● Page extract:
..........

By this point, you know just about everything there is to know about how Seq manages disk storage! Seq goes to great lengths to make queries work well from disk, but there's no comparison between the performance of reading data from disk vs processing it in RAM.

That's the narrow purple line that runs under the x axis on the right-hand side of the chart. Data in this region is cached in RAM, yielding faster queries and better use of disk bandwidth.

Cache coverage line on the storage chart's x axis

✅ Purple bar underlining all of the chart, or at least the last week? Great! Nothing much to do. You can still try moving retention policies to optimize caching (read on below), but you're probably experiencing good performance day-to-day.

🔔 No purple bar? Uh-oh. Whether your machine is vastly underresourced, another process is using too much memory, you're hitting a bug in Seq, or something else is going on entirely, you should contact the Seq Support team for some help. Working on a Seq instance without a decent amount of cache coverage is no fun at all.

🔔 Purple bar only covers a couple of days? It's pretty likely that your machine needs more memory, or some tuning of retention policies. Read on below!

Here's why we love the design of the Storage screen: it lets you directly visualize the impact of shortening or widening retention policies, on both disk space and the RAM cache.

..........

● Supplied entries:
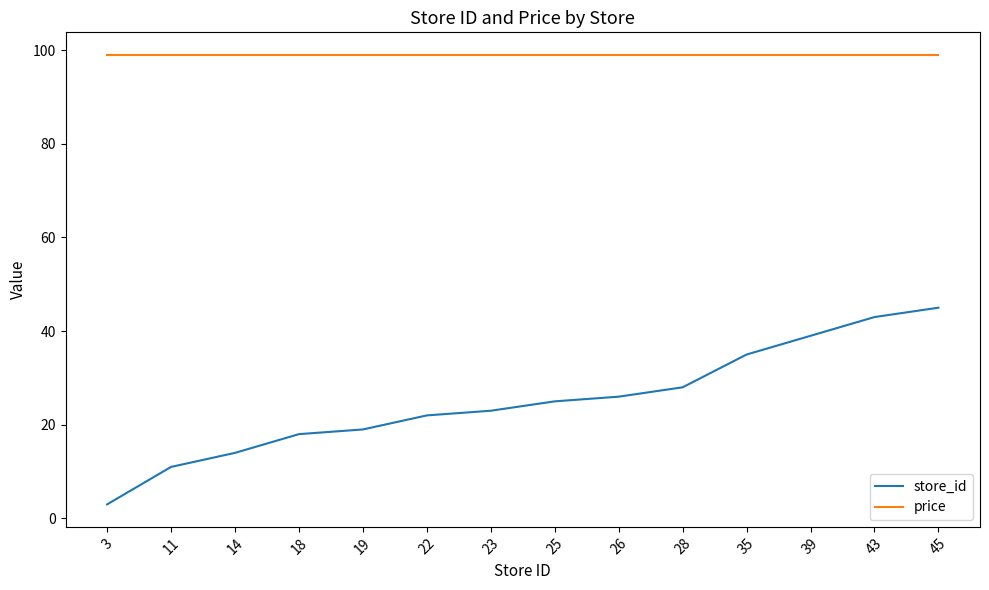

At how many categories does at least one series exceed 21?

14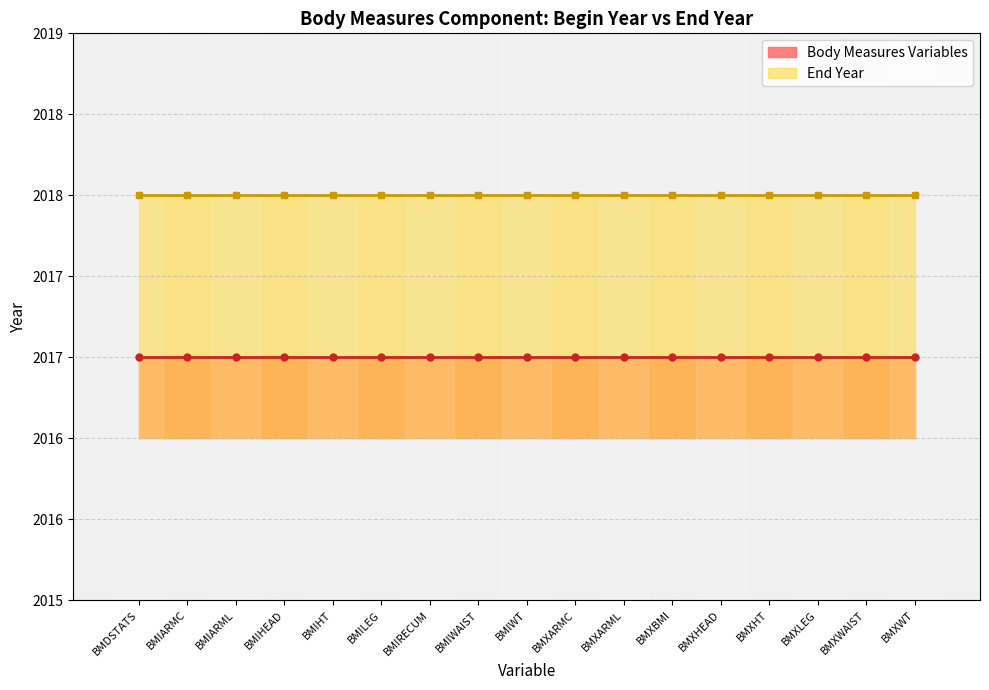

How many categories are shown in the chart?

17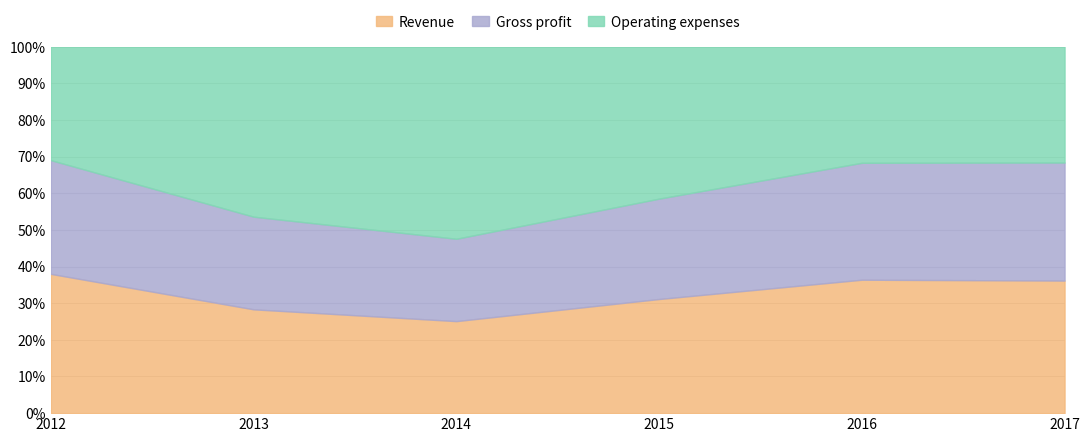

Which has a higher value, 2016 or 2014?

2016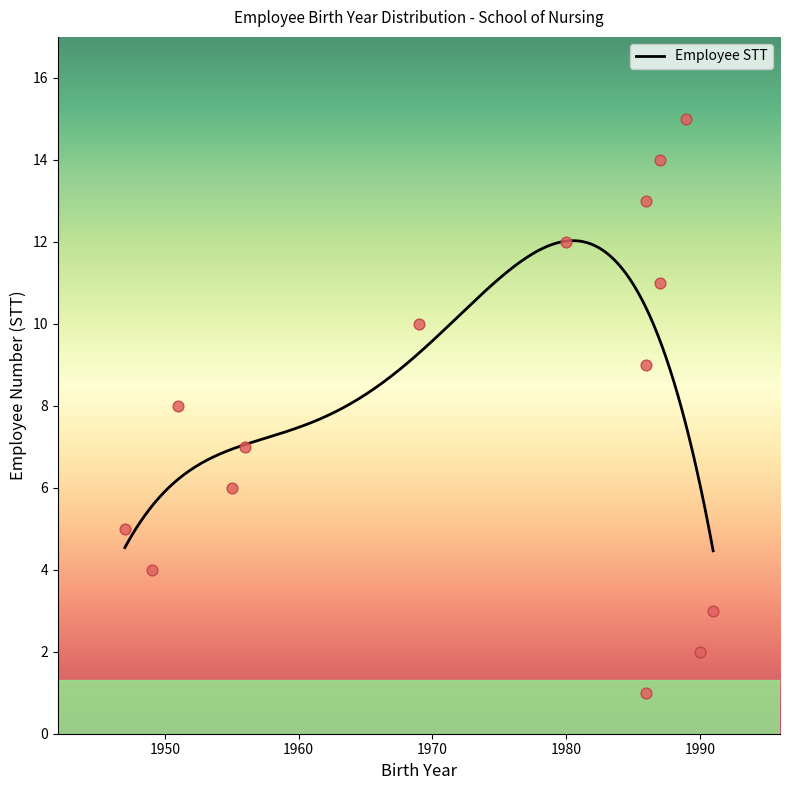

What is the change in value from 1986 to 1969?

+9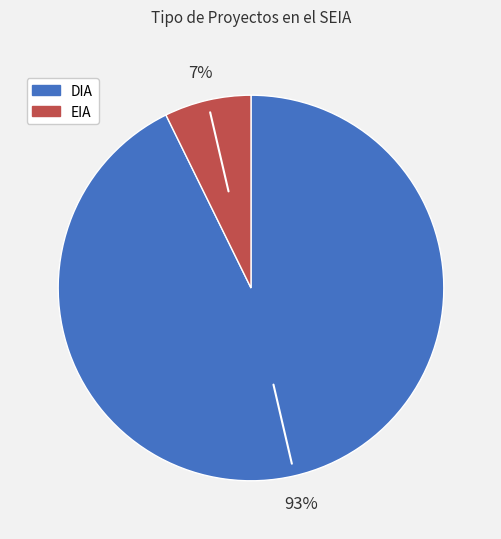

Do EIA and DIA together represent more than half of the pie?

Yes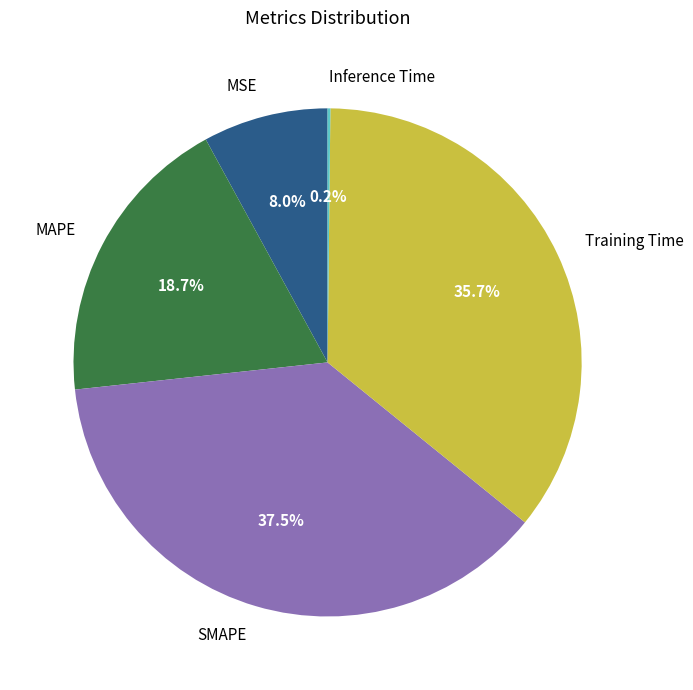

Which category has the biggest portion of the pie?

SMAPE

..........

● What is expected:
Reproduce the entire Seq storage and caching text word for word. Nothing in the records is needed for this work.

● Answer to the problem:
By this point, you know just about everything there is to know about how Seq manages disk storage! Seq goes to great lengths to make queries work well from disk, but there's no comparison between the performance of reading data from disk vs processing it in RAM.

That's the narrow purple line that runs under the x axis on the right-hand side of the chart. Data in this region is cached in RAM, yielding faster queries and better use of disk bandwidth.

Cache coverage line on the storage chart's x axis

✅ Purple bar underlining all of the chart, or at least the last week? Great! Nothing much to do. You can still try moving retention policies to optimize caching (read on below), but you're probably experiencing good performance day-to-day.

🔔 No purple bar? Uh-oh. Whether your machine is vastly underresourced, another process is using too much memory, you're hitting a bug in Seq, or something else is going on entirely, you should contact the Seq Support team for some help. Working on a Seq instance without a decent amount of cache coverage is no fun at all.

🔔 Purple bar only covers a couple of days? It's pretty likely that your machine needs more memory, or some tuning of retention policies. Read on below!

Here's why we love the design of the Storage screen: it lets you directly visualize the impact of shortening or widening retention policies, on both disk space and the RAM cache.